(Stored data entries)
- - -
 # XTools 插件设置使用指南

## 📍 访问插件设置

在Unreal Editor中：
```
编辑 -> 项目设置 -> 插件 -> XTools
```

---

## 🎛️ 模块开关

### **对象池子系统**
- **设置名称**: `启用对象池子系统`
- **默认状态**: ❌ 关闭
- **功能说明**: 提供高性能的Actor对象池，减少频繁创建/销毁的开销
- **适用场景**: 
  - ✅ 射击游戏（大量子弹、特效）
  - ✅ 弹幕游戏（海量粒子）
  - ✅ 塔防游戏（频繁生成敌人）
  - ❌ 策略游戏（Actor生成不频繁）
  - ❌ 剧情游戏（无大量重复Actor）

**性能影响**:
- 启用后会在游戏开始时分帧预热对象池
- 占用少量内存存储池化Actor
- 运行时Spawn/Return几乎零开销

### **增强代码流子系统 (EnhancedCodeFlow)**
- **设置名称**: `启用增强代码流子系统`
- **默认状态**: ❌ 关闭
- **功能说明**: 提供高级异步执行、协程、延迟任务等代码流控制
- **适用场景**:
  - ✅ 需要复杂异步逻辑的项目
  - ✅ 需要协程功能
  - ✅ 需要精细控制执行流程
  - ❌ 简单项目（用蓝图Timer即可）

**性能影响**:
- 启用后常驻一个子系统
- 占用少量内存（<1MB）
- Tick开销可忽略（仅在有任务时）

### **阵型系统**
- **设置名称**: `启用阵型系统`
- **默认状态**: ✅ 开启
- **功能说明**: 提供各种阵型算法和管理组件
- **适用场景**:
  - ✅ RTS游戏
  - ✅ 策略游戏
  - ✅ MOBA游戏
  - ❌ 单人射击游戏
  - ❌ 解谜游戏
- - -
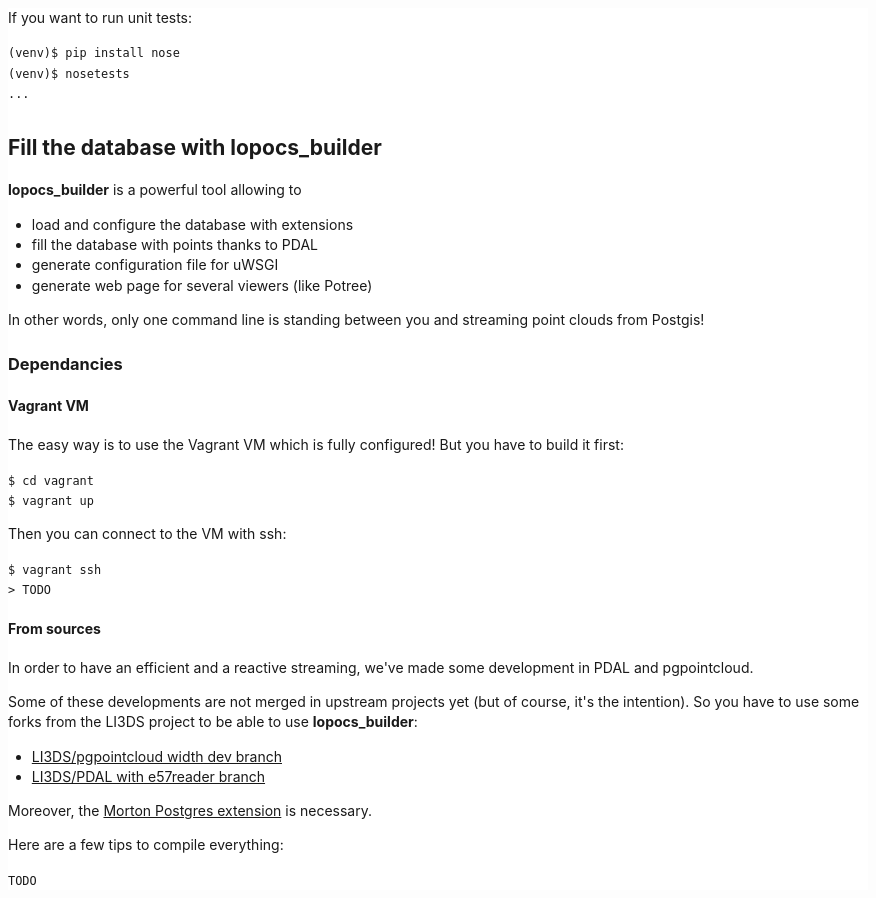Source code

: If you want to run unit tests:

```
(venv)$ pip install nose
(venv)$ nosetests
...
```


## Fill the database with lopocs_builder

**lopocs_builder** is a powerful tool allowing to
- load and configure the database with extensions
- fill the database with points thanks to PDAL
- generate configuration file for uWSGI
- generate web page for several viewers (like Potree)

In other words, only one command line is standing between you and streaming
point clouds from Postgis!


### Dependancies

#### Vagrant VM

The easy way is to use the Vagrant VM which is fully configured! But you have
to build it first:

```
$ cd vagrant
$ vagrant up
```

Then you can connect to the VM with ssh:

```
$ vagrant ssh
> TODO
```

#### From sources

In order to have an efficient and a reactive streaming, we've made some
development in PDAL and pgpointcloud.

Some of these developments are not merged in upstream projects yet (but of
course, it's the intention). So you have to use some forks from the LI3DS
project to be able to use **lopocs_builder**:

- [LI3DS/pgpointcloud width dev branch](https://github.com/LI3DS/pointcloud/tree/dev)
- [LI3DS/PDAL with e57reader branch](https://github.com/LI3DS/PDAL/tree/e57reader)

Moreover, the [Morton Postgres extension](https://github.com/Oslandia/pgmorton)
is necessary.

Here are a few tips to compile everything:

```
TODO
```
- - -
The problem :: Show every line from the entries above in which the word "venv" appears.

Output ::
(venv)$ pip install nose
(venv)$ nosetests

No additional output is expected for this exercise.